In Lisbon Story (1994) van Wim Wenders stelt regisseur Manoel de Oliveira: ‘De wereld is een veronderstelling, een illusie. Het enige werkelijke is het geheugen. Maar ook het geheugen is een verzinsel.’ Ook in The Strange Case of Angelica lijkt dit het geval. Isaac (gespeeld door Ricardo Trêpa, kleinzoon van de filmmaker) is een jongeman die hunkert naar waarden van vroeger. Hij stoort zich aan moderniteiten zoals voorbijrazende vrachtwagens. Liever legt hij ambachtelijkheden met zijn camera vast.
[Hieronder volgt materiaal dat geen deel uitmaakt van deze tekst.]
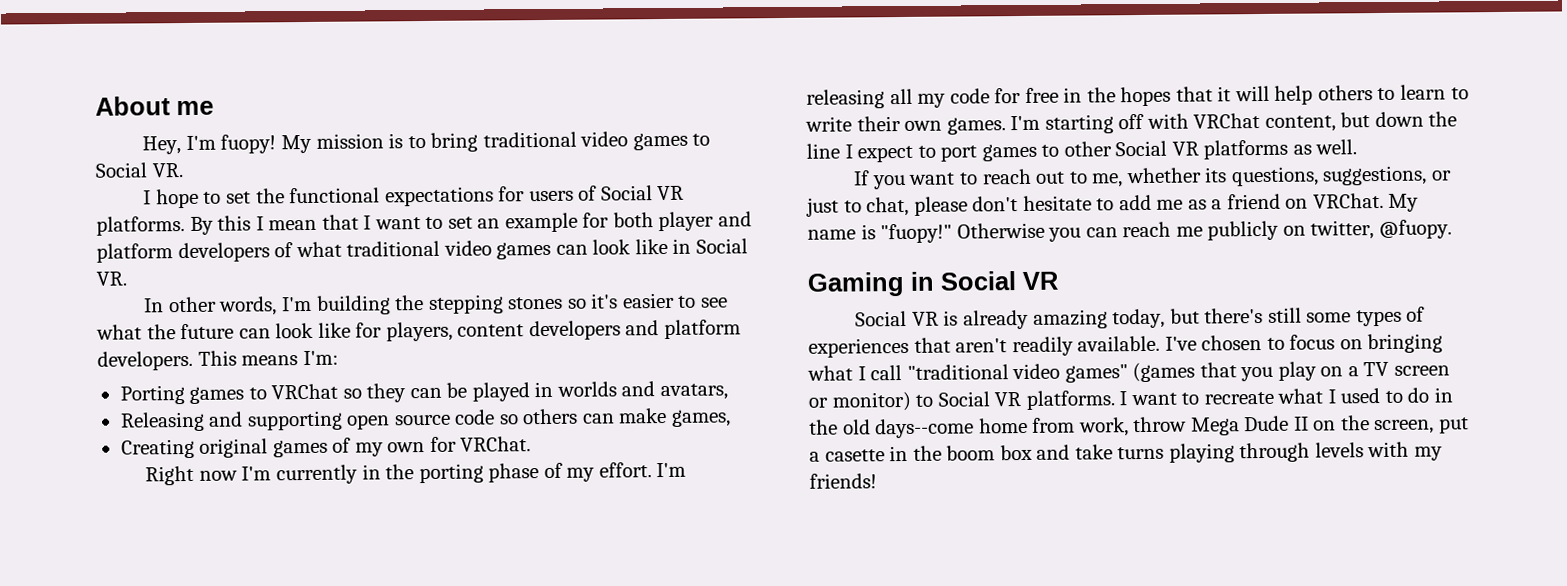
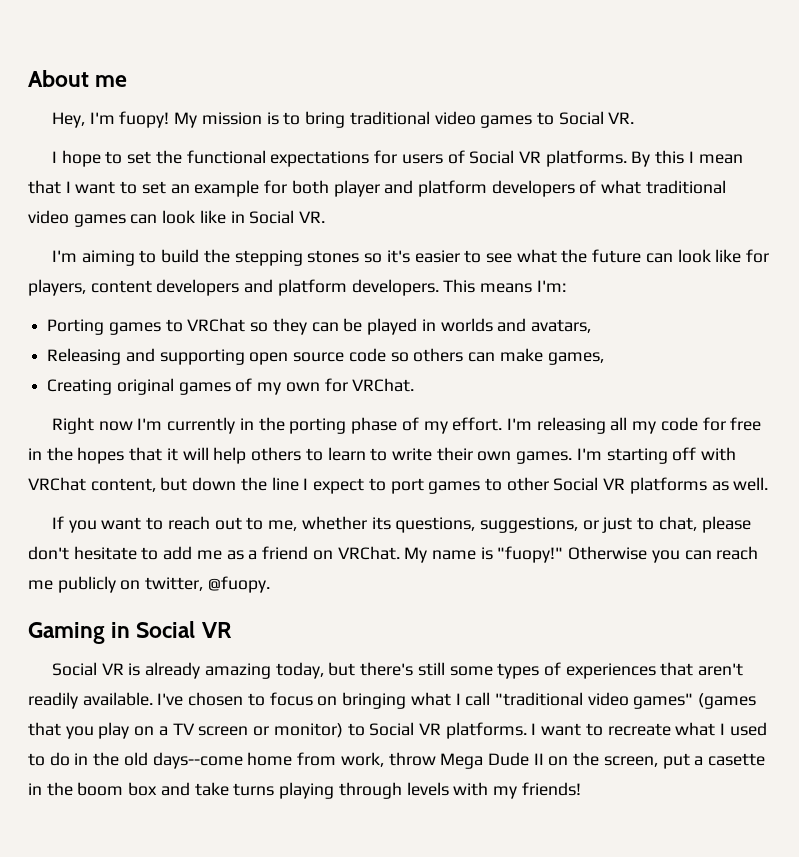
[144,295,391,316] In other words, I'm building -> [51,249,200,266] I'm aiming to build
Als hij foto’s ontwikkelt, voelt hij Angelica’s gedaante achter zich en in zijn dromen zweeft hij met haar door de lucht.

De stijl van Manoela de Oliveira wordt soms vergeleken met de droomwereld en symboliek van Luis Buñuel en het minimalistisch expressionisme van Carl Theodor Dreyer. Zijn extreem sobere vormgeving zien we ook terug in het werk van Robert Bresson, meester in de kunst van het weglaten. Dat je ook bij De Oliveira als kijker zelf conclusies moet trekken, is soms lastig. Je weet niet altijd wat de filmmaker bedoelt. In een interview zegt hij bijvoorbeeld dat de dromen en visioenen van Angelica Isaacs trauma van Jodenvervolging verlichten.

Naar hartenlust interpreteren

~

De grond van het onmogelijke verlangen van Isaac blijft onduidelijk en de mix van werkelijkheid, droom, magie en spiritualiteit vormt geen evenwichtig geheel. Maar de kracht van kunst is juist dat je naar hartenlust kunt interpreteren. Of het nu gaat om het ongestileerd en realistisch uitbeelden van zingende arbeiders die met houwelen een wijnveld bewerken, of het shot van een kat die minutenlang naar een vogeltje in een kooi staart met op de achtergrond een sonate van Chopin.